Jon Niccum
KU News Service

'Goat-song' analysis examines origins of mythical satyrs in culture and drama

Tue, 10/19/2021

LAWRENCE — The vulgar woodland spirits known as satyrs remain popular in modern works such as “The Lion, the Witch and the Wardrobe,” “Percy Jackson & the Olympians” and Disney’s “Hercules.” But the depiction and purpose of these ancient Greek creations have evolved considerably over the centuries.

Paul Touyz, University of Kansas professor“People have used the figure of satyrs to try to cement the origins of drama in Greek religion and to associate drama with an idea of primitive ritual performed by rugged humans close to nature,” said Paul Touyz, assistant professor of classics at the University of Kansas.

“They give thought-provoking insight into the way historic origins are reinvented over time and how they’re reinvented to speak to contemporary interests and concerns,” he said.

Touyz's new chapter titled “Putting the ‘Goat’ Into ‘Goat-song’: The Conceptualization of Satyrs on Stage and in Scholarship” appears in the edited volume “Reconstructing Satyr Drama” (De Gruyter, 2021).

As Touyz (pronounced Tao-ez) noted, satyrs occupy a privileged position in ancient and modern accounts of the foundation of tragedy. In classical Athens, they encompassed the chorus in a genre knows as “satyr play,” which parodied tragedy and was distinguished by its bawdy humor.

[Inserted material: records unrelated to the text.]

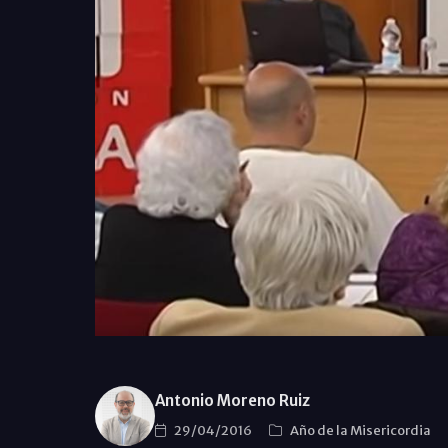
Antonio Moreno Ruiz
29/04/2016
Año de la Misericordia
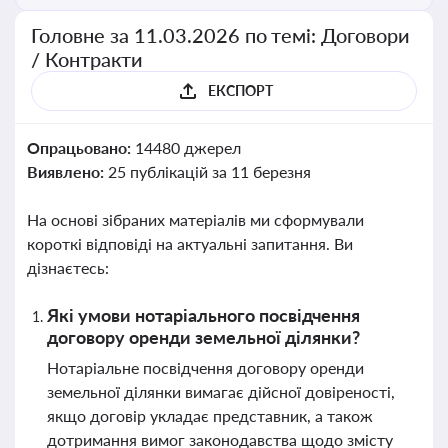
Головне за 11.03.2026 по темі: Договори
/ Контракти
ЕКСПОРТ
Опрацьовано:
14480 джерел
Виявлено:
25 публікацій за 11 березня
На основі зібраних матеріалів ми сформували
короткі відповіді на актуальні запитання. Ви
дізнаєтесь:
Які умови нотаріального посвідчення
договору оренди земельної ділянки?
Нотаріальне посвідчення договору оренди
земельної ділянки вимагає дійсної довіреності,
якщо договір укладає представник, а також
дотримання вимог законодавства щодо змісту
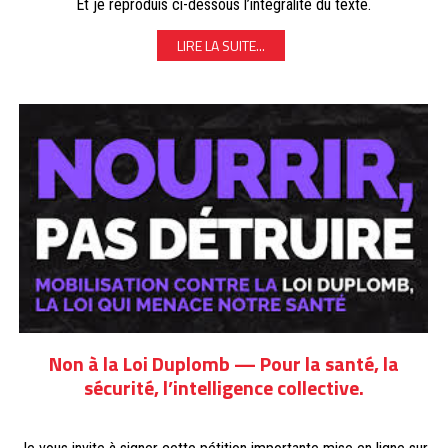
Et je reproduis ci-dessous l’intégralité du texte.
LIRE LA SUITE...
Non à la Loi Duplomb — Pour la santé, la
sécurité, l’intelligence collective.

The professor said he believed his article would help readers appreciate the origin of tragedy, which is more broadly the dramatic basis of Western theater, TV and film.

He said, “If you look at the issue of the origins of drama more as a story being told repeatedly by different generations that tried to understand the strange practice of pretending to be somebody else in front of a large group of people, you can see how it’s evolving over time and how it fits into different religious as well as political contexts.”

Satyrs themselves have also evolved. In ancient Greece, they were represented as a human with horse ears and tail. In Rome, they developed into having goat’s ears, legs, horns and tail.

“If you search for satyrs on Wikipedia, you’ll be told they’re half-goat, half-man creatures. In reality, their shapes and nature changes depending on the artistic image you look at or the various works of literature you might read,” he said. “They’re more like a general nature spirit that combines elements of the animalistic as well as human.”

Yet it’s how satyrs relate to tragedy that interests Touyz.

“The subject of tragedy is never just about the history of drama, the books we read or movies we watch. The words tragedy and comedy have a lot more purchase. Satyrs, for example, have been used to explain the nature and origins of comedy and especially satire,” he said.

The titular “goat-song” is one way of understanding what Greek tragedy represents.

“Goat-song was once thought to be sung by a group of people dressed up as goats, aka satyrs,” he said. “That’s probably not the case. Scholars of the Greek language have convinced most people that ‘goat-song’ really means the song you sing in order to win a goat or in order to find a goat to sacrifice to the gods.”

Historically, people have thought of the satyr play as a very specific art form tied to the Golden Age origins of drama that eventually ceased to be relevant when tragedy became the dominant genre. But there are concrete references from the Byzantine Empire to individuals who still wear satyr masks in the streets.

“You can imagine people in Asia Minor remembering ‘the old ways’ and clinging to such customs,” he said. “They still have these sayings and folk tales in modern Greece — and even Turkey — that capture the continuous condition and memory of the satyr.”

A native of Sydney, Australia, Touyz has been at KU since 2017. His area of expertise is Greek literature, language and history. (“If there is a Greek author I can sit back with my feet in front of the fire reading, that would be Plato,” he said.)

Touyz plans to spend the next few years finishing a book that will track the institutional history of satyr play as a genre and its place in the broader cultural sphere.

“I’d like to get people thinking about the way in which all the scholarship and enormous cultural energy dedicated to the origins of tragedy can be read as different interpretations that speak to the perspectives and concerns of different times,” he said.

“What we can do with these materials is tell an interesting story about the way our relationship to this genre — and this general issue of what it is for something to be tragic — has changed and evolved over time.”

Top photo: Satyrs are depicted in a red-figure calyx krater (known as the “Pandora krater”), attributed to the Niobid Painter (c. 460-450 B.C.).